In the same areas we also noted an increase in the number of Iba-1+ cells compared to controls (Fig. 4B and D). Iba-1+ cells in the cortex adjacent to meningeal inflammation had an activated appearance as compared to the contralateral hemisphere that was unaffected by meningeal inflammation (Supplementary Fig. 2).

Since recent data have demonstrated that the phenotype of astrocytes can be determined by cross-talk with microglia – and this can lead to the development of reactive neurotoxic astrocytes (Liddelow et al., 2017; Rothhammer et al., 2018), we examined whether the astrocytes in the cortex adjacent to areas of meningeal inflammation demonstrated markers of this phenotype (C3 and PSMB8). We noted the presence of C3+ and PSMB8+ GFAP+ cells (Supplementary Fig. 3) which potentially represent neurotoxic reactive astrocytes in the cortex adjacent to meningeal infiltrates.

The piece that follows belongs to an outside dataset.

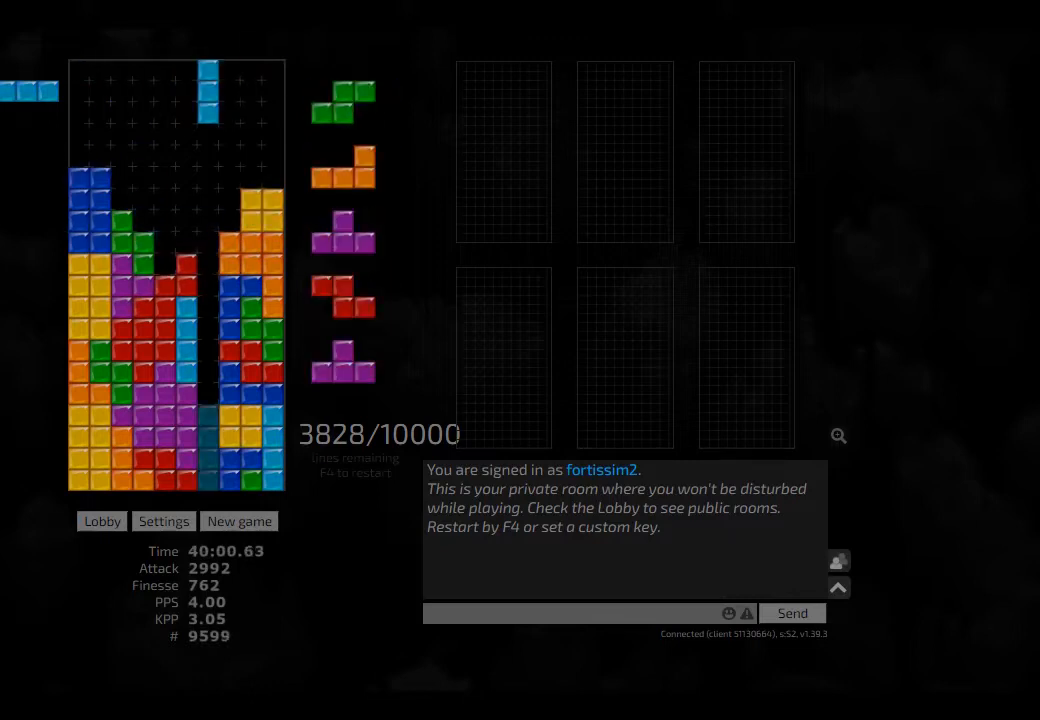
{"keys": [], "events": [[41, "hd", "down"], [83, "ccw", "down"], [166, "ccw", "up"], [166, "hd", "up"], [208, "hd", "down"], [291, "hd", "up"], [291, "left", "down"], [333, "cw", "down"], [375, "cw", "up"], [416, "hd", "down"], [416, "left", "up"], [500, "hd", "up"]]}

Since leptomeningeal inflammation in multiple sclerosis tissue is linked to greater cortical demyelination and neuronal damage, we evaluated myelin and axonal health in the cortex adjacent to meningeal infiltrates. We performed staining for myelin using Luxol-Fast Blue dye and noted increased vacuolation and decreased staining in cortical areas adjacent to meningeal inflammation compared to controls (Fig. 5A).

Figure 5.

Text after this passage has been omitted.